Page excerpt |
= = = = = = =

The cosmology of the ancient Egyptians was cyclic in nature: rather than viewing life as having a start and end, it was viewed as a perpetual cycle. This cyclic life-view was rooted in the natural world that surrounded the Egyptians, the daily passage of the sun, and the annual floods of the Nile. The sun god Ra passed through the sky each day from east to west, and the three phases of the day (sunrise, daytime, and sunset) corresponded to the human lifecycle: birth, life, and death. For this reason, many burial sites were positioned on the west bank of the Nile, where they would be closer to the setting sun. (Note: The west side of the river is where many Egyptian funerary monuments are located, including the Giza pyramid complex, the Memphite Necropolis, and the Valley of the Kings.)

In the ancient Egyptian religion, no single god personified the Nile in the same way that the god Ra personified the sun. Gods associated with the river included Hapy (god of the annual floods) and Khnum (god of the first cataract), who were jointly responsible for producing the annual Nile flood that fertilized the country's farmland. The Egyptian religion placed the source of the Nile's annual flood at Elephantine Island (at the first cataract) where the floodwaters were believed to flow up out of the netherworld.

= = = = = = =

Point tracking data
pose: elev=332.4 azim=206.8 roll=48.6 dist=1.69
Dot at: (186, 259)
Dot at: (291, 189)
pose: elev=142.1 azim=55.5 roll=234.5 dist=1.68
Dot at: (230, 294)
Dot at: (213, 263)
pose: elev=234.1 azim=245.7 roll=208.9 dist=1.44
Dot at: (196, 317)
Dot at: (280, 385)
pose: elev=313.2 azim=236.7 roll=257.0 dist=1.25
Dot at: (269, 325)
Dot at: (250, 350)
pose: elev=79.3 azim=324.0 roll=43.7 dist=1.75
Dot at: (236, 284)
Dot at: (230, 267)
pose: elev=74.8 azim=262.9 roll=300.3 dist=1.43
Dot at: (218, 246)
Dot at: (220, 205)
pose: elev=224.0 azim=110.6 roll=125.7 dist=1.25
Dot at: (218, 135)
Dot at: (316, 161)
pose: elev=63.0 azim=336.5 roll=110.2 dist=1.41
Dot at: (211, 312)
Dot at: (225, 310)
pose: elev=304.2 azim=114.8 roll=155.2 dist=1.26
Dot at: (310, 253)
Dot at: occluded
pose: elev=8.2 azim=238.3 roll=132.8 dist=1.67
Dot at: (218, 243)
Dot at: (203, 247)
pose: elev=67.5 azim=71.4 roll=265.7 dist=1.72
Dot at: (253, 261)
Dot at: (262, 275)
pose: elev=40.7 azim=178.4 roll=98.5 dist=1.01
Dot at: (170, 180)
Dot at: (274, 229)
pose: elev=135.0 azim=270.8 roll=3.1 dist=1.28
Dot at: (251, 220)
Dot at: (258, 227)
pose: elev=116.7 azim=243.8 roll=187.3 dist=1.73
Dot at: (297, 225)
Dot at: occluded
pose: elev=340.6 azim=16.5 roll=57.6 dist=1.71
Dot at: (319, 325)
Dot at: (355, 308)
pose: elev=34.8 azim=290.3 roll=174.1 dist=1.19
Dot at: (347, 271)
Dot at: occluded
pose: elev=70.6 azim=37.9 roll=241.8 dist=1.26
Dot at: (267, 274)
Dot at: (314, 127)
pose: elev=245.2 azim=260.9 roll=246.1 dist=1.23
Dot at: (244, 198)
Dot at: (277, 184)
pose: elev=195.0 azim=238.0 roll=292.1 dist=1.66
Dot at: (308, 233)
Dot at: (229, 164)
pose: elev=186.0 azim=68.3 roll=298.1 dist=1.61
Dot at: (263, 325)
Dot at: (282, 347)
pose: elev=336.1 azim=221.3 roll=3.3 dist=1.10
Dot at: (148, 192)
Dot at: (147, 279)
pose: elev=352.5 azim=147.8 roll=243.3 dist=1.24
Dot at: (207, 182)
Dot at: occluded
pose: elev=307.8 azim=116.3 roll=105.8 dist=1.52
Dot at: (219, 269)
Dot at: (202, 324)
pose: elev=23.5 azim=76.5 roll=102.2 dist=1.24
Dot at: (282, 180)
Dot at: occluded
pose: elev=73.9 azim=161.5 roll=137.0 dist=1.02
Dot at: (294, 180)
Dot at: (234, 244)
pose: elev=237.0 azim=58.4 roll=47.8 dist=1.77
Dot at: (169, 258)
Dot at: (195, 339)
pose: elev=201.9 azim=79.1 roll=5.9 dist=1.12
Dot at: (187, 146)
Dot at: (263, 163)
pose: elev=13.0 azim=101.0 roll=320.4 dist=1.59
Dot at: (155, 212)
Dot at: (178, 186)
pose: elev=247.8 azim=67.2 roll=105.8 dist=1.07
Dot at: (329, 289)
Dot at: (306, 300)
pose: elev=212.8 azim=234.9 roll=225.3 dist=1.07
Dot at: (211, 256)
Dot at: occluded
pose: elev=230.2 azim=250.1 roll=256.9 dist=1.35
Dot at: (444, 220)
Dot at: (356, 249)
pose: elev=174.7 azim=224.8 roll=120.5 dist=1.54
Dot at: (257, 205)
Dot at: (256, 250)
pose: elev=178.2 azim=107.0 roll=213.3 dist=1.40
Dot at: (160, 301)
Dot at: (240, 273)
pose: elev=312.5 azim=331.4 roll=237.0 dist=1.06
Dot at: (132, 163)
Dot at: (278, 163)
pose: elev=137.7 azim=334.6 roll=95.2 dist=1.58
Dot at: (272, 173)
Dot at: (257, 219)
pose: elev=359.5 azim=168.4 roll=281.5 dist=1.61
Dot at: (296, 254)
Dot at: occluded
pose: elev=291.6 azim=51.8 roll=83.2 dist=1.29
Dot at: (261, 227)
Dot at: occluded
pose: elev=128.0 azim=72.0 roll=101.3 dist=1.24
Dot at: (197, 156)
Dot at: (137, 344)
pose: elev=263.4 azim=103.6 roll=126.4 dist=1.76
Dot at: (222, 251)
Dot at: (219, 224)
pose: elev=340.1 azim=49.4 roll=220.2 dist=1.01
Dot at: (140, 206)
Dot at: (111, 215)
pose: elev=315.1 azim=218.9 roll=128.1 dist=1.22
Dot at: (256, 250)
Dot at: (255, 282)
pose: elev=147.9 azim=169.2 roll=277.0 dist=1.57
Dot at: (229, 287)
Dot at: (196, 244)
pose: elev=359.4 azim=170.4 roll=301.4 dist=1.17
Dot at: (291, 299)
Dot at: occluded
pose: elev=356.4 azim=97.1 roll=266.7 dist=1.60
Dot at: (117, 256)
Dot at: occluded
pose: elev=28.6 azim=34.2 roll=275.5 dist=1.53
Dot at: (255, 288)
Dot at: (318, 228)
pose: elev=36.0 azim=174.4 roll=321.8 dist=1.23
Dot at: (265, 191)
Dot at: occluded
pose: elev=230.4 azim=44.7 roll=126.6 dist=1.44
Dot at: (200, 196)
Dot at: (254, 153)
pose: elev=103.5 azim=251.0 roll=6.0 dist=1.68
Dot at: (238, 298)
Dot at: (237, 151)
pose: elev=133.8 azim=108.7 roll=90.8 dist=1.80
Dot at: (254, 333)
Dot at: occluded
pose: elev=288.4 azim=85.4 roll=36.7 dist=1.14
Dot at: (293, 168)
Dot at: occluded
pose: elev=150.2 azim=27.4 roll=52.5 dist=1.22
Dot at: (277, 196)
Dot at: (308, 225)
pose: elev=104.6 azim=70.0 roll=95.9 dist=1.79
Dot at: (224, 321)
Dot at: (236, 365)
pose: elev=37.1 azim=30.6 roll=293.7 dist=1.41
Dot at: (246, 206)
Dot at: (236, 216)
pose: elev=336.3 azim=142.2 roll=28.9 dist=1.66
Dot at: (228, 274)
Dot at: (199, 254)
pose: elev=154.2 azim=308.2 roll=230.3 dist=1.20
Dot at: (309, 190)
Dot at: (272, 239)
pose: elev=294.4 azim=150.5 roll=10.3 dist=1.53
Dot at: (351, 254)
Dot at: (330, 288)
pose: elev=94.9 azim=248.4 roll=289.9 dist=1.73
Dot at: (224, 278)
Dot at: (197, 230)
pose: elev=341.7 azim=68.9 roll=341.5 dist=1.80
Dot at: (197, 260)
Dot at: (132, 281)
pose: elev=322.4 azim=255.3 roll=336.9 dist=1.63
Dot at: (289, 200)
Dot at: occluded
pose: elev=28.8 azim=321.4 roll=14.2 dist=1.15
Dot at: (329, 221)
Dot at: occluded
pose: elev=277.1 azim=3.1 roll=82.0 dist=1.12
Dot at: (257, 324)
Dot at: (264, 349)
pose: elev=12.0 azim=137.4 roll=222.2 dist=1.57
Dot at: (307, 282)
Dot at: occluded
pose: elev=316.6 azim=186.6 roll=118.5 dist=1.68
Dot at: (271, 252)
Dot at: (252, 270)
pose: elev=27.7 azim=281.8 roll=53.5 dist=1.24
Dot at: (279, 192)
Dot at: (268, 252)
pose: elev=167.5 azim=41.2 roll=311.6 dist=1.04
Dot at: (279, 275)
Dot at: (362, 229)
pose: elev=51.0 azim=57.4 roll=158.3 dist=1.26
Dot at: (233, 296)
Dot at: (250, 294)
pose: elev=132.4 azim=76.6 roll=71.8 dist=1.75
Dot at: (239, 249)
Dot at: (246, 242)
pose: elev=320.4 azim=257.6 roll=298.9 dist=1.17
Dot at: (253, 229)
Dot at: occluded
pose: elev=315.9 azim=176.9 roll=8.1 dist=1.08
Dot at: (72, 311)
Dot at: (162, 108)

= = = = = = =

Task to complete | Using the passage on Egyptian cosmology, decide whether each statement agrees with it. Answer yes or no, and quote the words that settle it. (a) Many burial sites were placed on the east bank of the Nile. (b) Hapy was the god of the annual floods. (c) One god personified the Nile in the same way Ra personified the sun. The point tracking data is material kept apart from the passage on Egyptian cosmology.

Problem solution |
(a) No: "many burial sites were positioned on the west bank of the Nile"
(b) Yes: "Hapy (god of the annual floods)"
(c) No: "no single god personified the Nile in the same way that the god Ra personified the sun"